▲ Jeju residents who experienced snowfall as late as April may not believe that the island no longer experiences winter. Photo by Kim Hong Gu
You may not have noticed yet but there has been no winter in Jeju for more than 10 years.
The island had its biggest snowfall in recent years this past “winter,” you may wonder, and Mount Halla was left covered with thick snow for several months, yet Jeju has not had winter for 10 years? This writer, who felt betrayed by the island’s rather hollow promise to be “Korea’s Hawaii” whenever I shivered at storms blowing from the north is equally confused.
Winter has not visited Jeju Island since 2000, however, according to the Korea Meteorological Administration. To deal with the apparent cognitive dissonance you may be experiencing now, you first need to understand how climatologists define winter.
Climatologists watch whether the five-day average temperature falls below 5 degrees Celsius during a given season to determine if it really qualifies as winter as defined scientifically. The five-day average temperature is obtained by averaging the daily average temperature of four days before and after a given date. That daily average temperature is calculated from averaging the 24-hour fluctuations of a given day’s temperatures. A cold spell or two does not scientifically classify as winter if the five-day average temperature fails to fall below the cut-off point.

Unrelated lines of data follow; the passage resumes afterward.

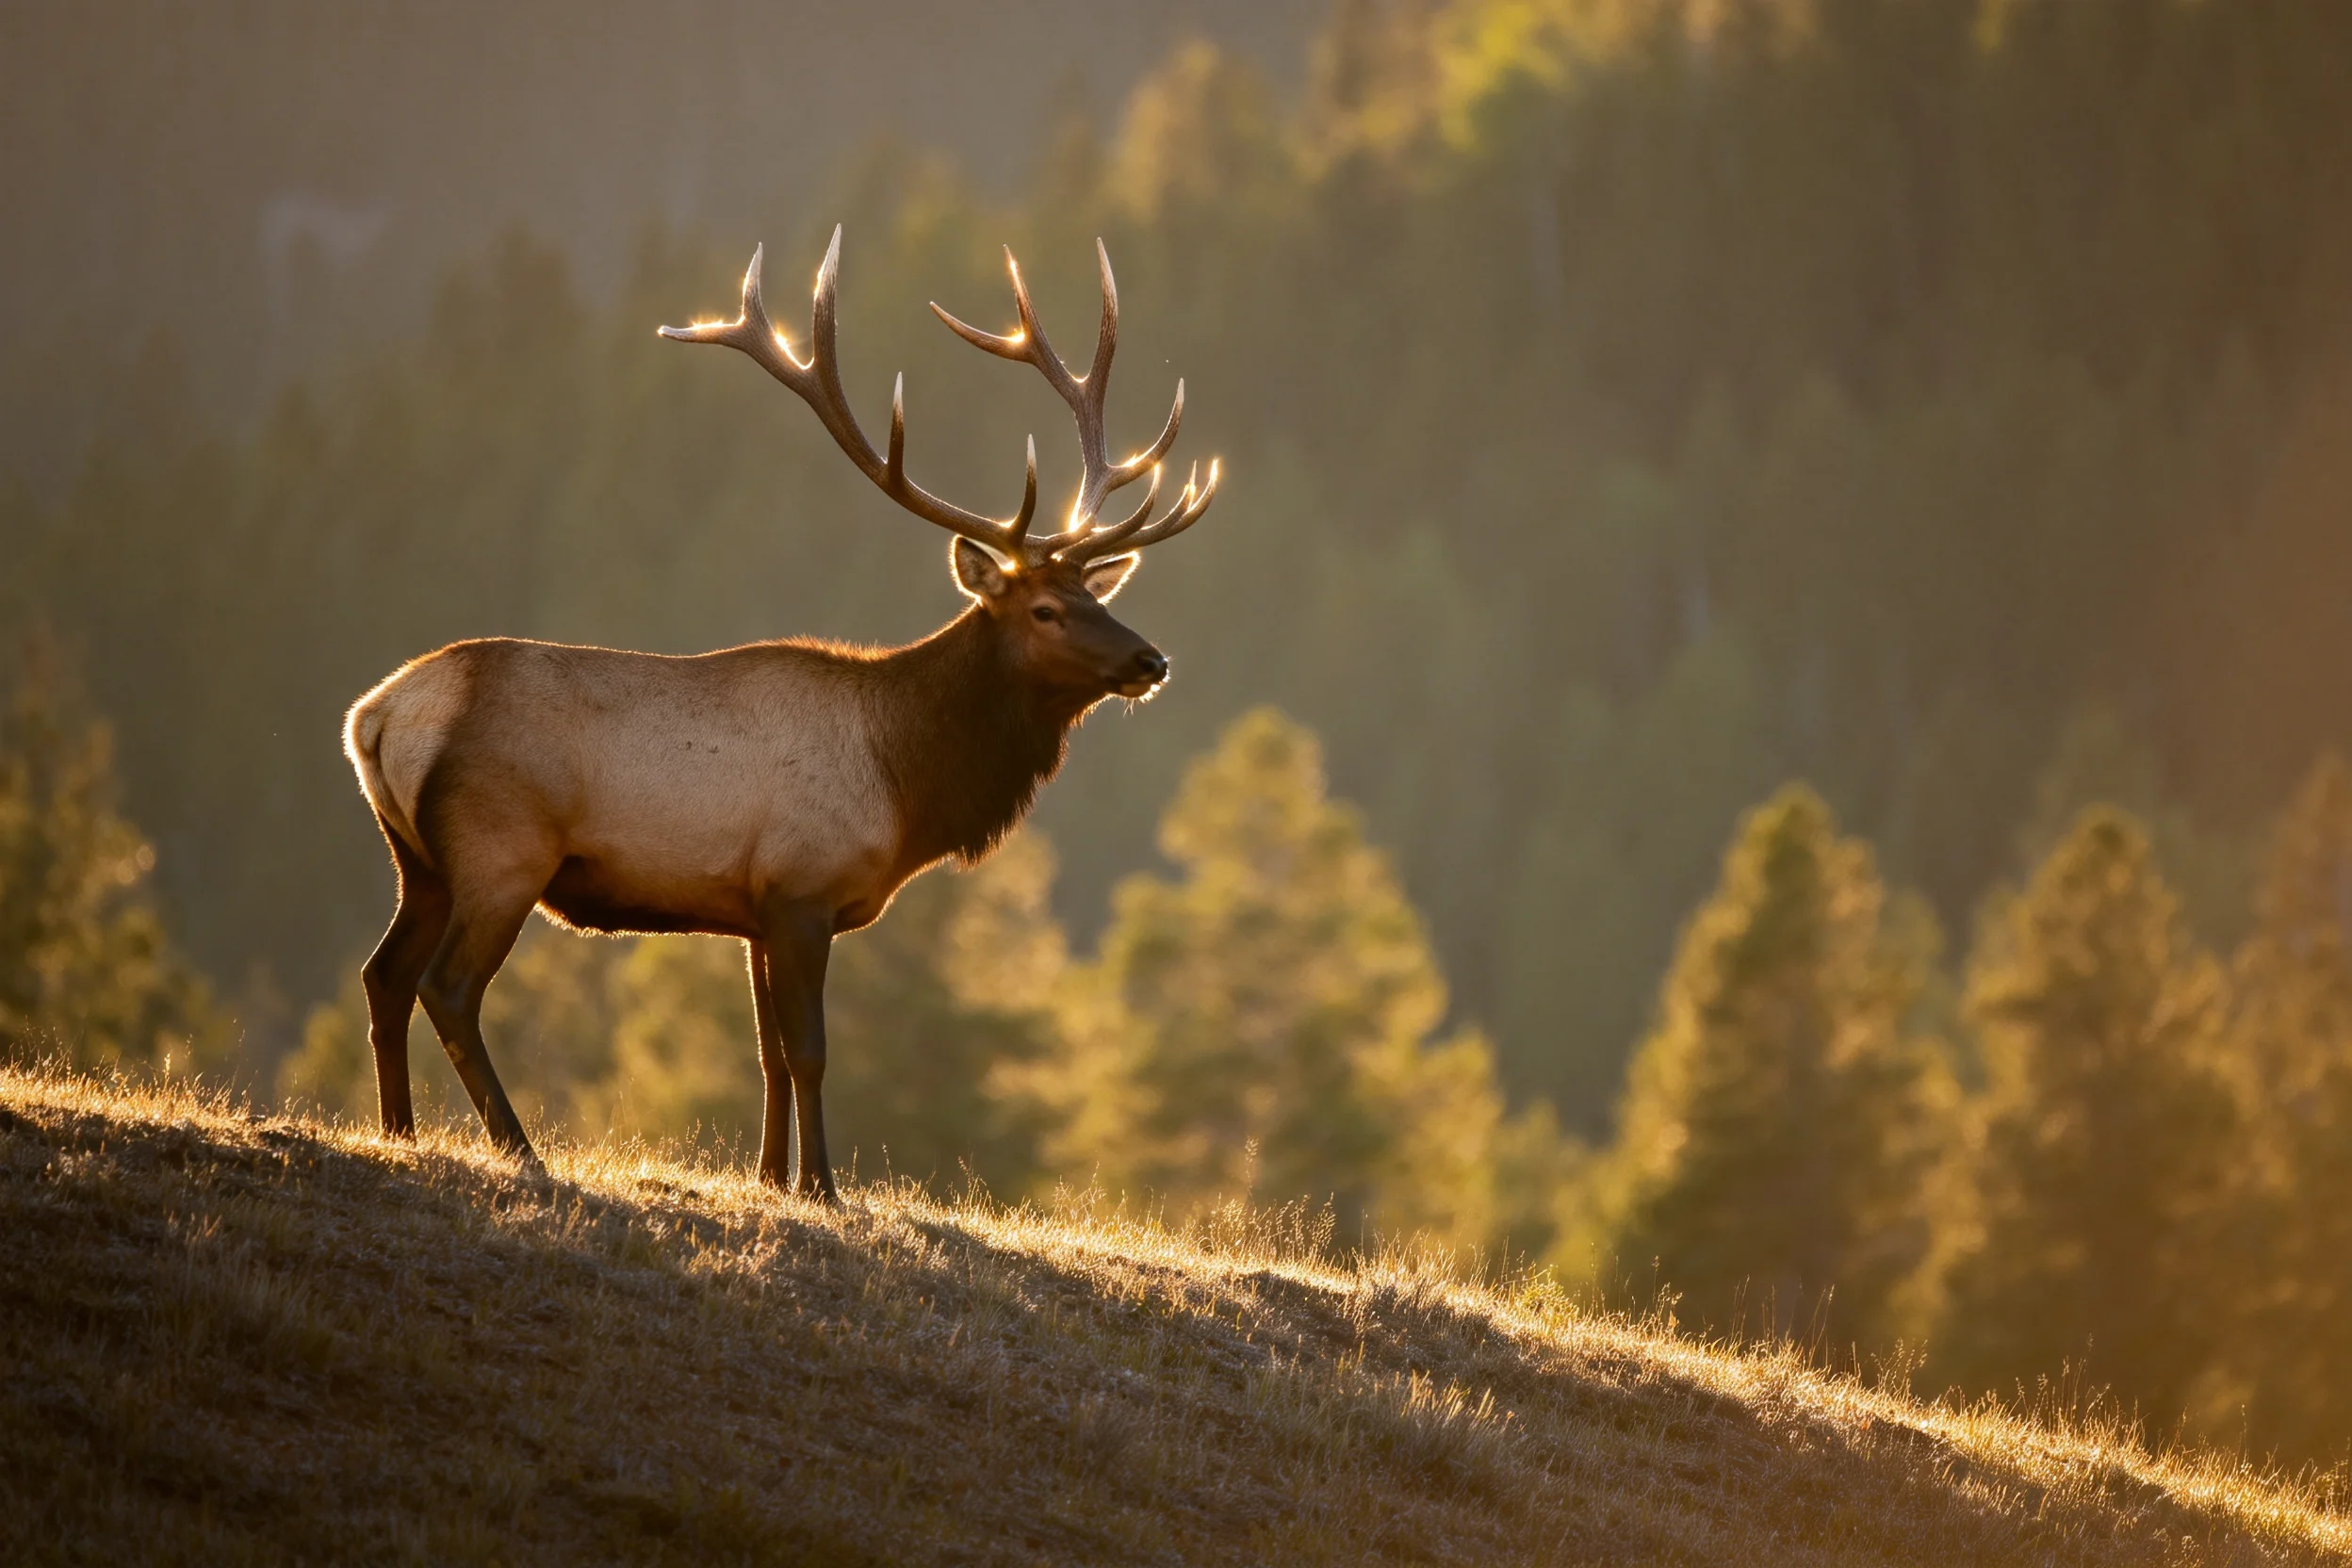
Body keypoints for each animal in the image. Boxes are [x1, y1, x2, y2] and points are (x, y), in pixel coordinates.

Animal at [343, 227, 1219, 1199]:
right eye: (1044, 610)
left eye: (1096, 595)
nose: (1151, 661)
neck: (906, 781)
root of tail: (377, 716)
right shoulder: (803, 889)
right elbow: (809, 1050)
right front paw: (823, 1186)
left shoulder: (754, 906)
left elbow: (764, 1054)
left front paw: (771, 1178)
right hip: (502, 849)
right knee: (448, 987)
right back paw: (517, 1146)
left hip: (419, 859)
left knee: (384, 976)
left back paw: (398, 1133)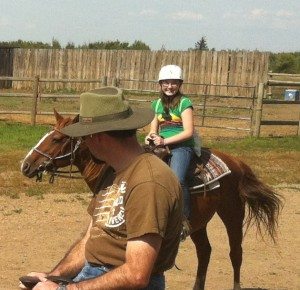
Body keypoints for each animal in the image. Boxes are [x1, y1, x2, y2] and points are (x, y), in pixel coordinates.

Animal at [20, 110, 282, 288]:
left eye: (56, 139)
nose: (25, 165)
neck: (113, 167)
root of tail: (236, 162)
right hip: (200, 223)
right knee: (205, 252)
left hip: (232, 213)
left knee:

According to a climate research paper published on May 24, Jeju Island’s winters lasted an average of 36 days from 1924 to 1933. Since the year 2000, however, the number of winter days on Jeju as defined scientifically has been zero.
The island’s winter usually started on Jan. 17 between 1924 and 1933 before it disappeared completely in 2000. The start of fall was Sept. 27 during that earlier period but is now considered to be Oct. 10, about 13 days behind schedule.

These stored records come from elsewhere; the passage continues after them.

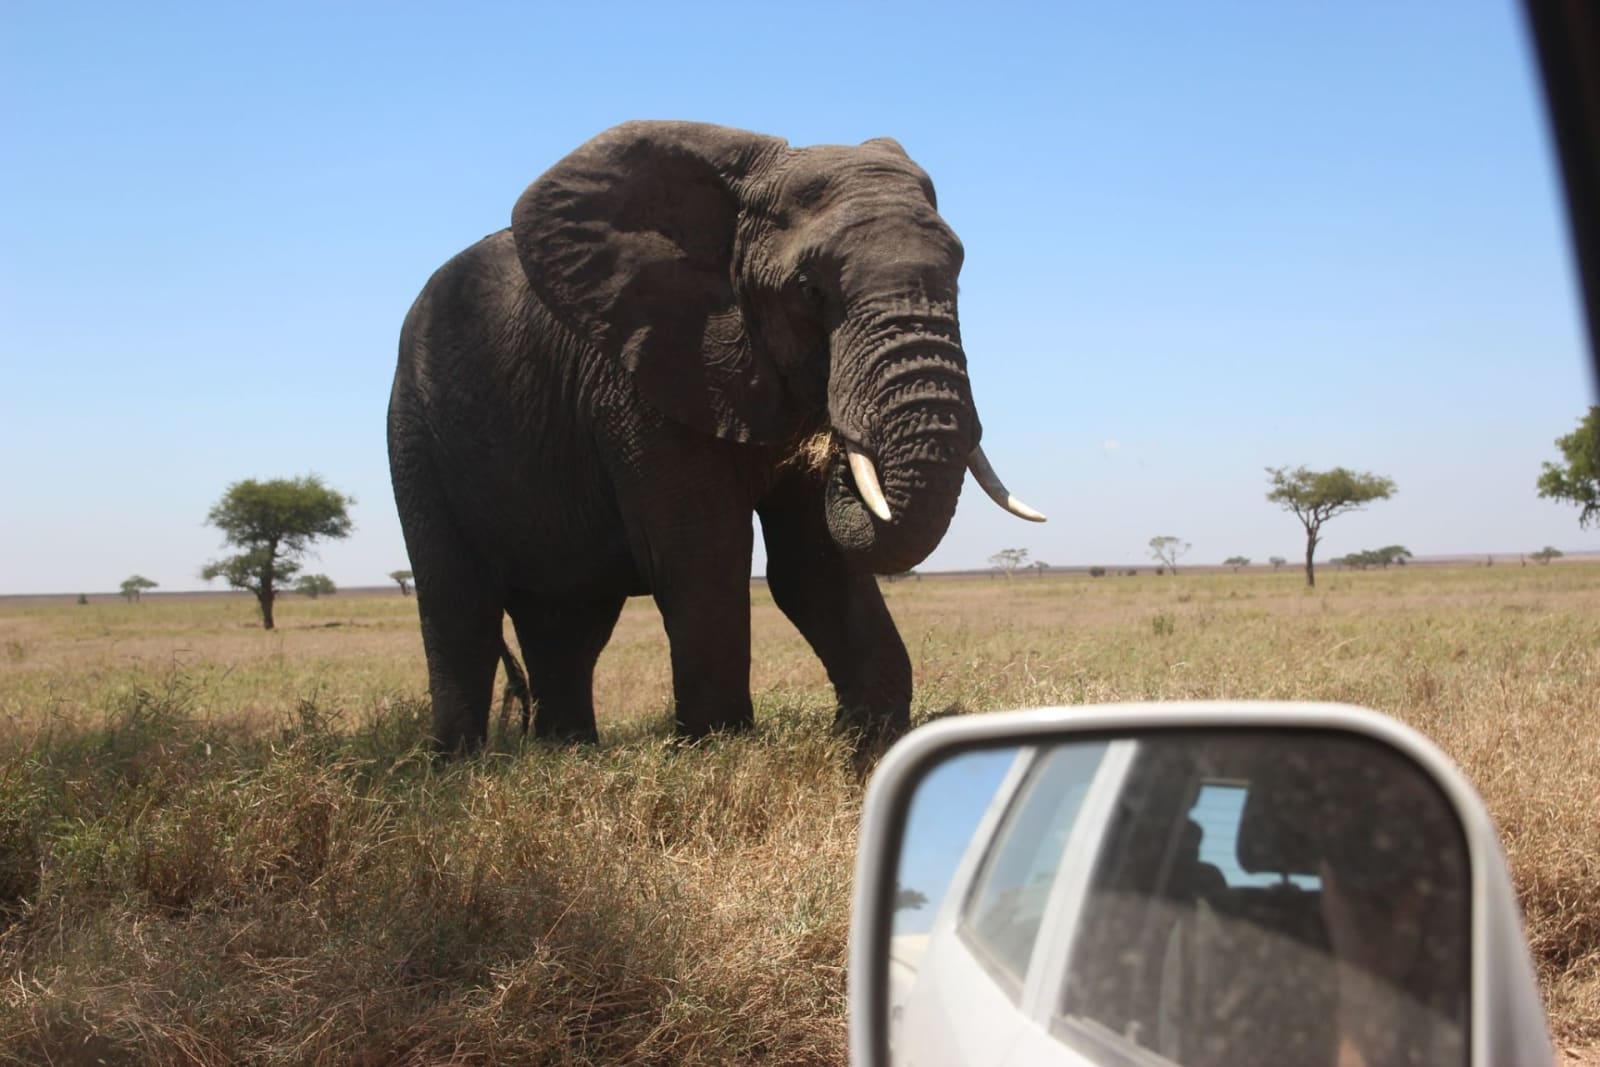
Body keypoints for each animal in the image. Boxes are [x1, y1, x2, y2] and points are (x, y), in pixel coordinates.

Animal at [388, 120, 1042, 752]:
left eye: (958, 277)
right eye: (809, 290)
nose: (840, 443)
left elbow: (814, 564)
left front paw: (873, 742)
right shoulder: (643, 372)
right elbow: (705, 553)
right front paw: (719, 750)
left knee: (568, 623)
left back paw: (564, 753)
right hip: (414, 432)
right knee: (458, 606)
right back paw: (461, 765)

The prime suspect that is believed to have stolen winter from Jeju is global warming. The average temperature in Jeju is now 16.3 degrees Celsius year round, about 1.6 degrees higher than the period between 1924 and 1933. The average surface temperature of Korea’s southern seas has also risen by 1.7 degrees Celsius over the past 10 years according to data released on May 28 by the Korea Hydrographic and Oceanographic Administration.
Korean waters are becoming increasingly crowded with sub-tropical fish stock including hammerhead sharks and purple octopus. It is not uncommon to hear news of fishing boats scoring a windfall by rounding up a school of tuna fish in the southern sea or near Jeju waters. Tuna did not appear in Korean waters until just a few years ago.
Jeju seems to be turning into more of a sub-tropical island year after year. For some islanders, including this writer who dreams of skiing down Mount Halla someday in the future, the news that Jeju has no winter anymore is sad. However, thanks to the huge difference of elevation throughout Jeju and the subsequent temperature differences between sea level and the top of Mount Halla, islanders will still be able to enjoy two seasons at the same time — winter up above and autumn down below.